◆ Required action
The copy must match the data word for word and contain no pictures.

◆ Provided material
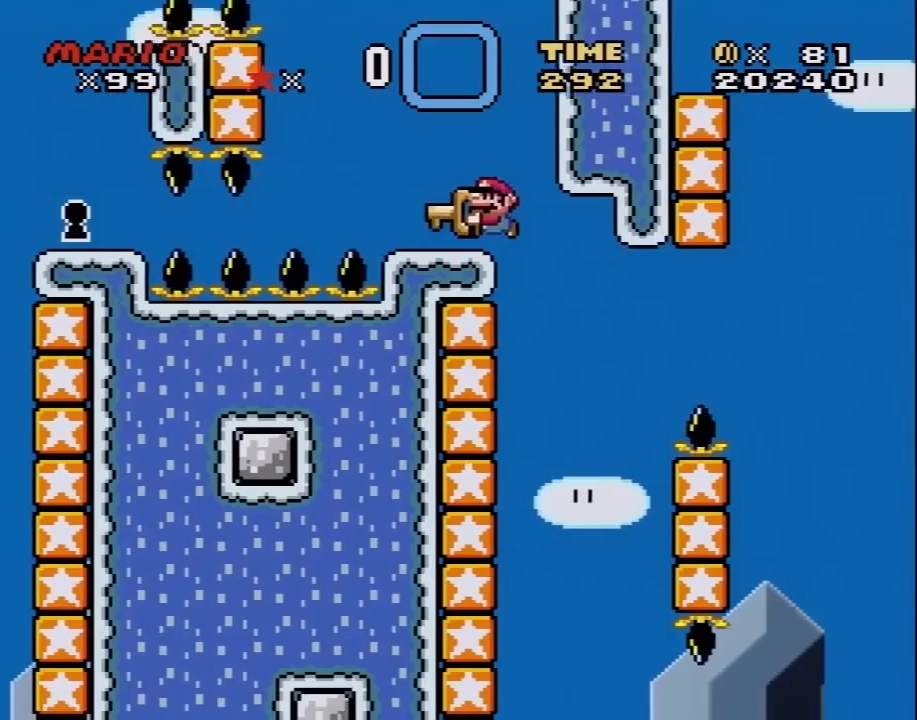
{"buttons": ["Y"], "events": [[33, "DPAD_DOWN", "down"], [67, "B", "up"], [67, "DPAD_DOWN", "up"], [67, "DPAD_LEFT", "up"], [67, "DPAD_RIGHT", "down"], [150, "DPAD_RIGHT", "up"]]}
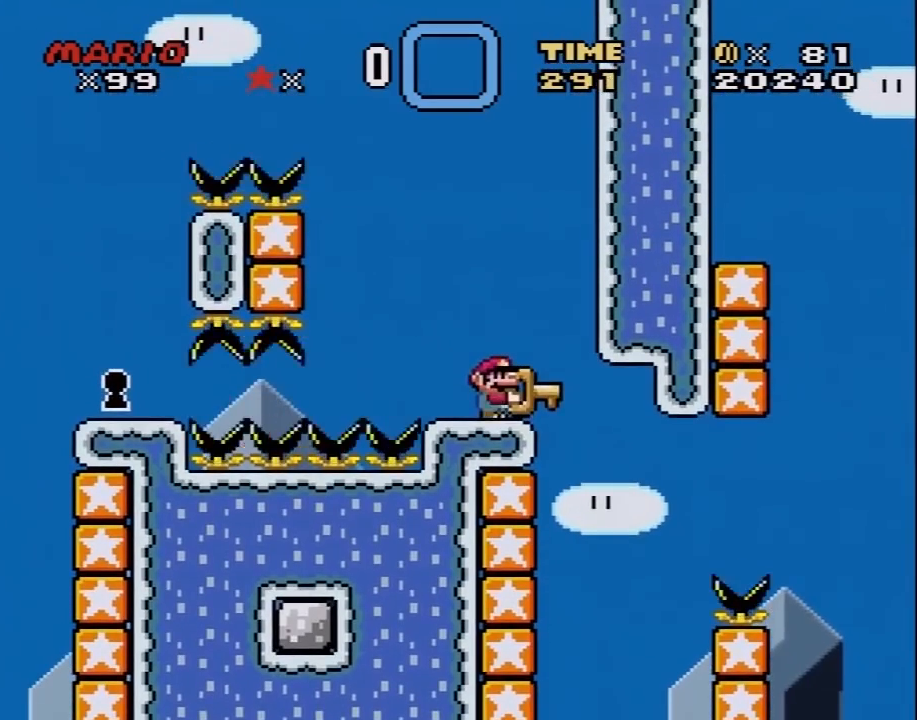
{"buttons": ["Y", "DPAD_LEFT"], "events": [[83, "DPAD_LEFT", "down"], [217, "B", "down"], [367, "B", "up"]]}
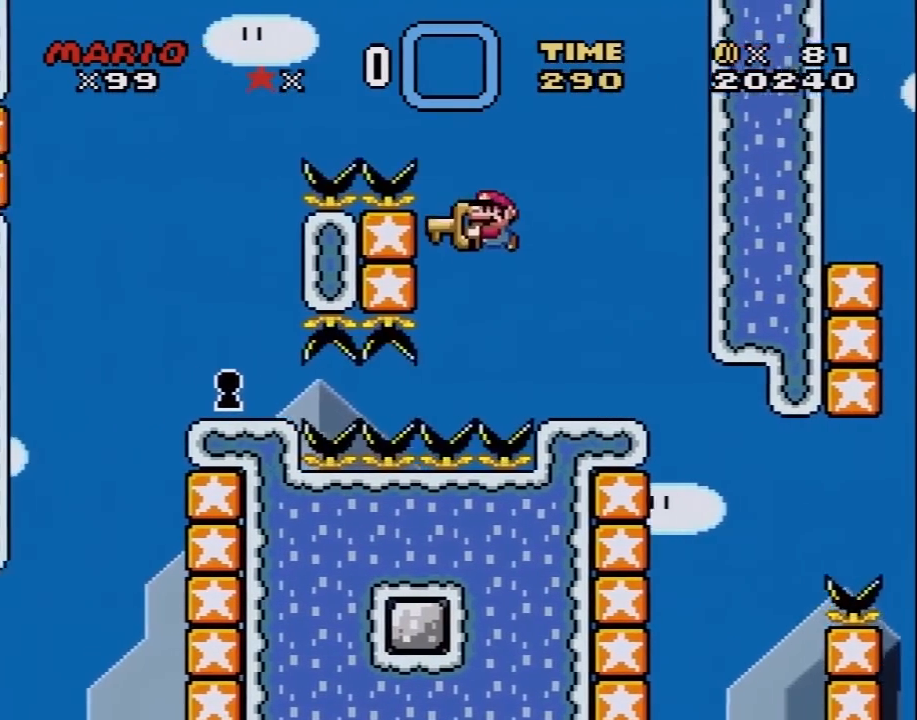
{"buttons": ["B", "Y", "DPAD_LEFT"], "events": [[150, "B", "down"]]}
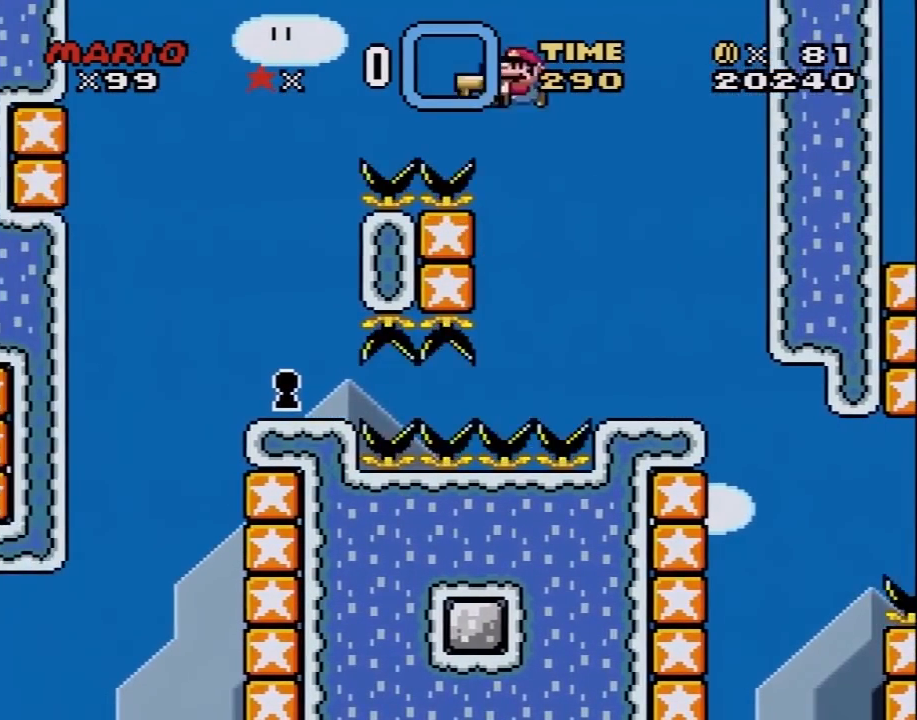
{"buttons": ["B", "Y", "DPAD_UP", "DPAD_LEFT"], "events": [[483, "DPAD_UP", "down"]]}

◆ Response area
{"buttons": ["Y"], "events": [[33, "DPAD_DOWN", "down"], [67, "B", "up"], [67, "DPAD_DOWN", "up"], [67, "DPAD_LEFT", "up"], [67, "DPAD_RIGHT", "down"], [150, "DPAD_RIGHT", "up"]]}
{"buttons": ["Y", "DPAD_LEFT"], "events": [[83, "DPAD_LEFT", "down"], [217, "B", "down"], [367, "B", "up"]]}
{"buttons": ["B", "Y", "DPAD_LEFT"], "events": [[150, "B", "down"]]}
{"buttons": ["B", "Y", "DPAD_UP", "DPAD_LEFT"], "events": [[483, "DPAD_UP", "down"]]}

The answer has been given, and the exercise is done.